Recently I read an article about density in food. It was written by Dr. John Berardi, the director of Precision Nutrition. (See to read the original article.) I have a great deal of respect for his writing and his ideas, although I can't say I always agree. I'm not suggesting that anything he wrote in this article was wrong, per se, but I believe he told half the story. And the reason is because he only focused on calories.

In the diet and weight loss world, the concept of the calorie is a very mixed blessing. On the one hand, it does give us a way to compare foods. Unfortunately, when we compare foods ONLY using calories, we miss a huge part of the picture. It would be like comparing your friends based on their outfits. Are the best friends always the best dressers? Of course not. (She says, wearing old, red capri sweatpants and a baggy red shirt. Seriously.)

Calories tell us nothing about the nutritional value of a food. Just because marshmallows are low calorie does not mean they should play a starring role in your diet. Empty calories are still empty, even if they are low calorie. In some instances, like diet soda, the calories may be low but the end result (what the product does to your insulin levels, for example) may be detrimental. Calories do not help us determine whether or not we should eat a particular food.

Instead, I believe we need to focus on nutritional density. A product with low calories and zero nutritional benefits is not something we should consume. However, a product which is high calorie but packed with nutrition has an important place in our diets. If this product contains nutrients that create excellent health for our bodies, we should not omit it based on calories alone. Some examples of healthy foods which are high calorie: most cuts of beef, liver, egg yolks, all nuts, grass-fed butter, most cheeses, coconut oil, avocado, fish oil, flax seed oil.

Some folks might like to convince you that you should eat only plant-based foods. Why not? After all, most plants contain more fiber and less calories than animal products. And dark green leafy veggies top the list of superfoods with iron, calcium, and loads of vitamins plus antioxidants. Don't get me wrong! I love kale and collards way more than the next guy, but even the ultra-healthy veggies cannot take the place of meat, poultry, fish, and eggs in our diet. Our bodies absorb nutrients, including protein, iron, and calcium, from animal products much more efficiently and easily than from vegetable sources. Not to mention the QUALITY of the protein differs immensely. Animal products contain very high quality protein with all the essential amino acids which our bodies require. Veggie-based proteins, not so much. And no matter what vitamins and nutrients whole grains might contain, the phytic acids and other anti-nutrients in them block the absorption of those nutrients.

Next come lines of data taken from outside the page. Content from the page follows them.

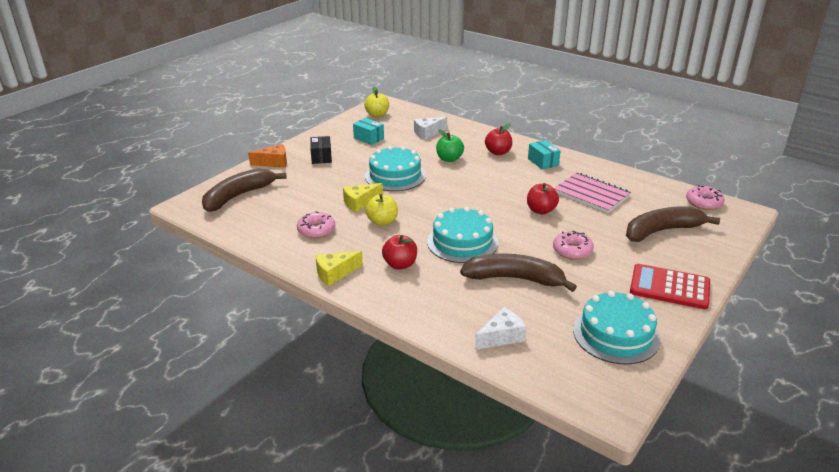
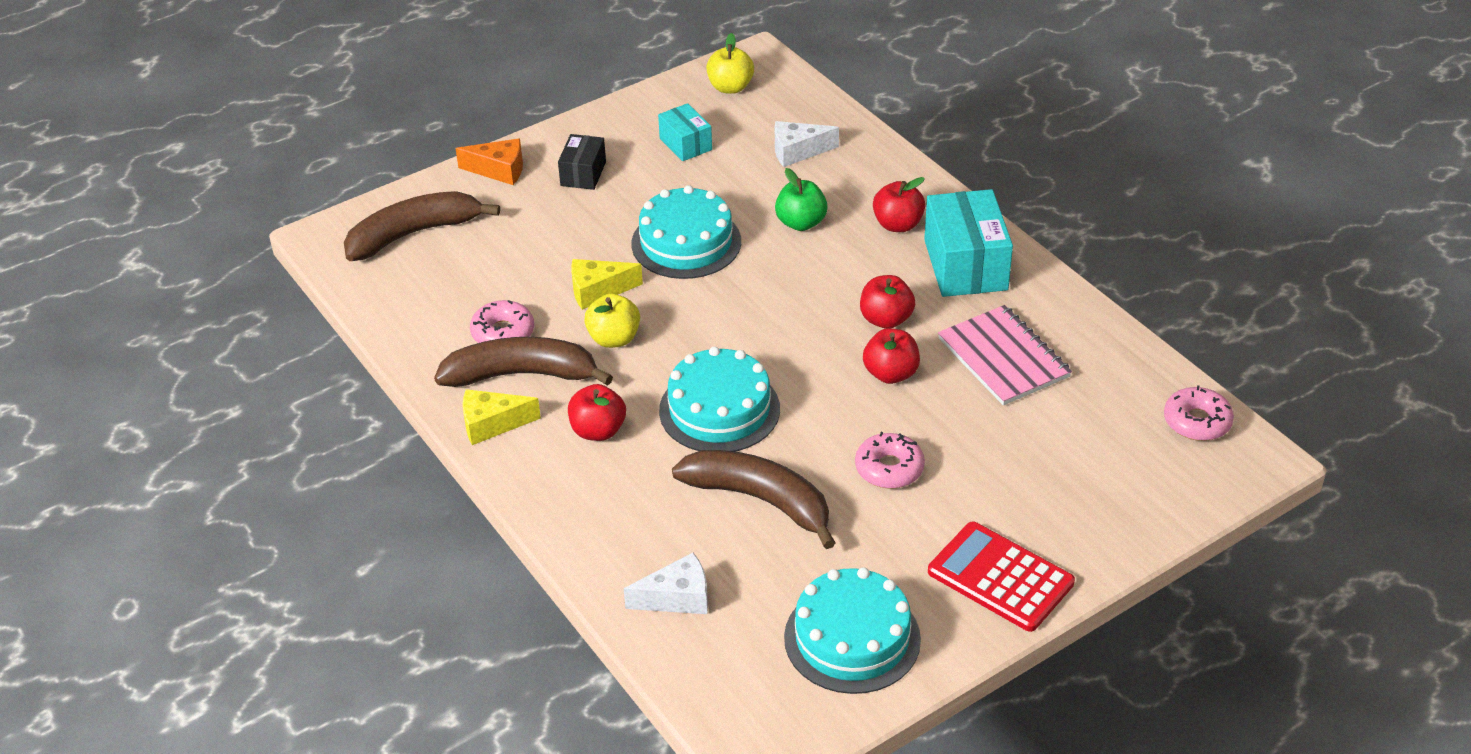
camera: 20 degrees right, 10 degrees up
(521, 189) = (886, 319): none -> red apple
(543, 162) = (965, 265): turquoise box -> turquoise box, size x1.80
(662, 231) = (1072, 464): brown banana -> brown banana (522, 374)

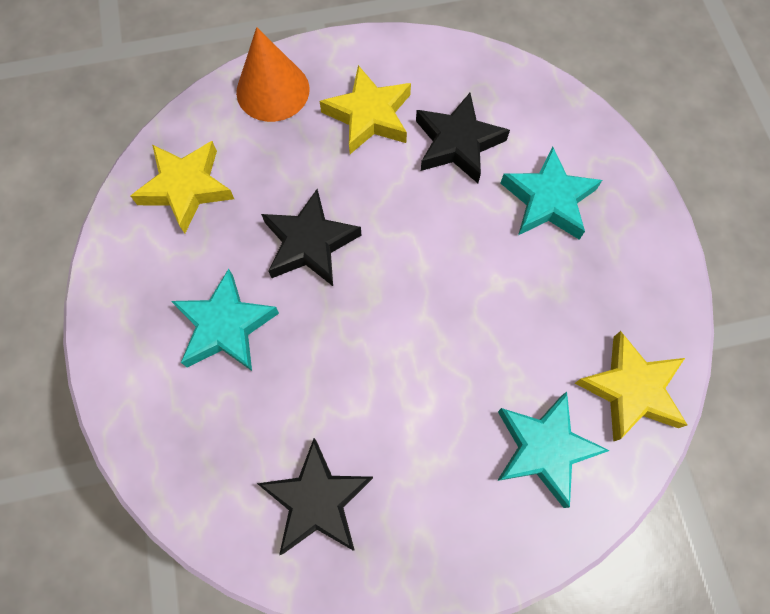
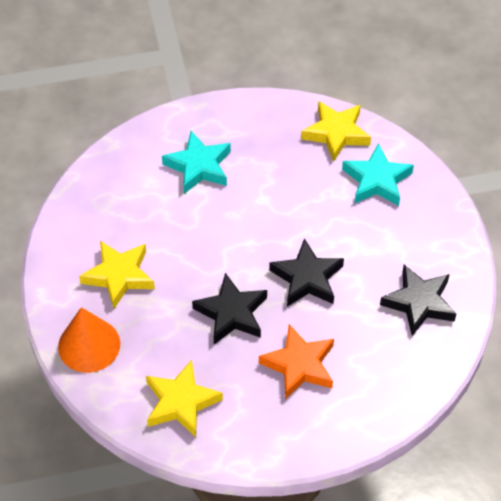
camera: 90 degrees left, 15 degrees down
(226, 326) = (299, 365): turquoise star -> orange star
(457, 143) = (148, 218): black star -> black star (307, 278)

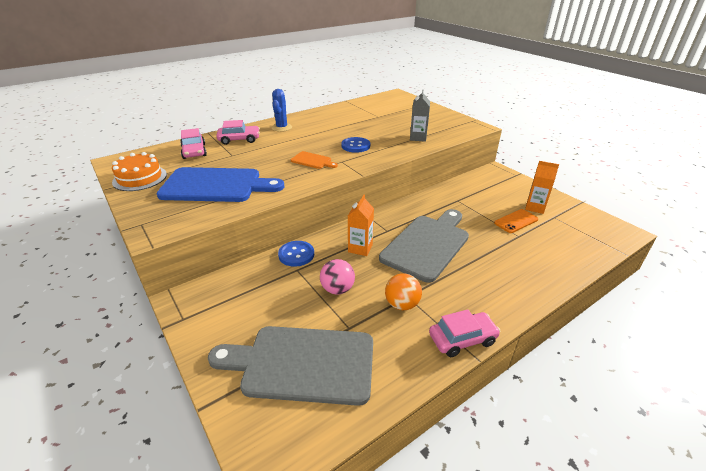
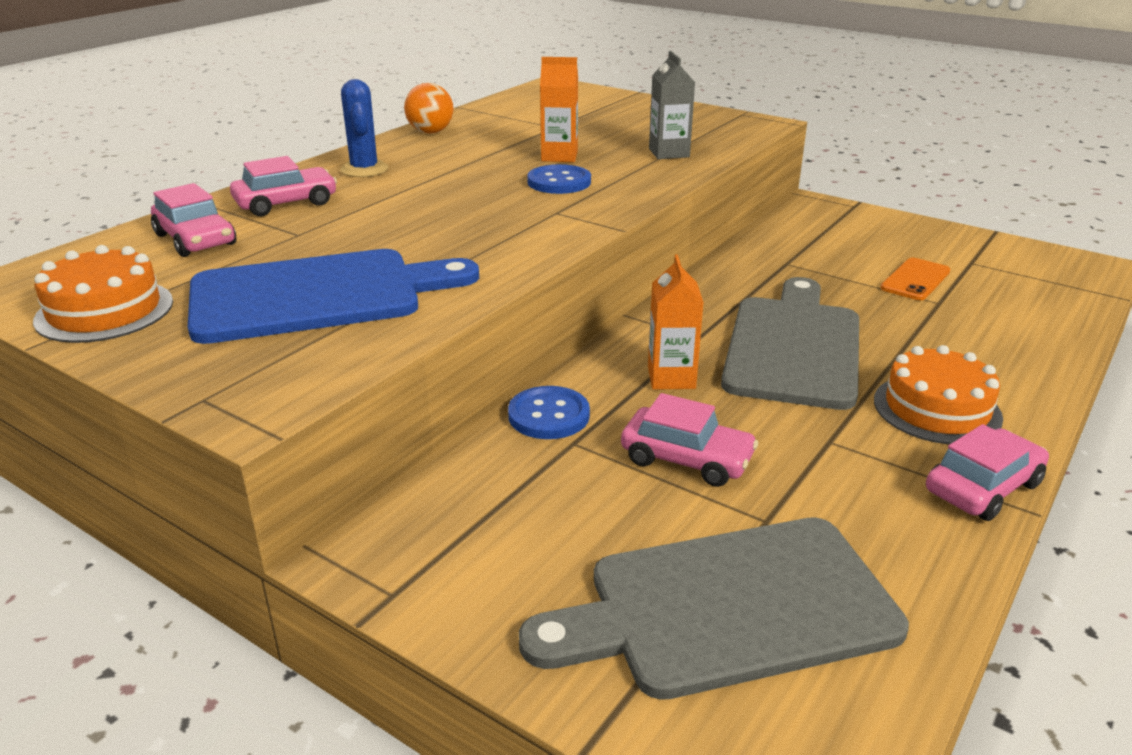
camera: 20 degrees left, 5 degrees down
(312, 161) = (494, 219): orange cutting board -> none
(337, 289) = (687, 459): pink ball -> pink car
(402, 304) = (831, 456): orange ball -> orange ball (430, 132)
(472, 292) = (937, 409): none -> orange cake
(535, 207) = (928, 252): orange carton -> orange carton (559, 156)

Caloric density certainly matters when you are attempting to lose weight. But it matters a lot less than you think. Filling up on nutritionally empty but low calorie foods will only leave your body starving for nutrition and wreck your health in the name of dieting. This is no solution.

Instead, eat good stuff. Eat real whole foods from a wide variety of plant and animal sources. Eat the entire rainbow of vegetables and fruits. When choosing foods, look to nutrition first and calories second. Portion sizes matter. And so does enjoyment. Choose wisely!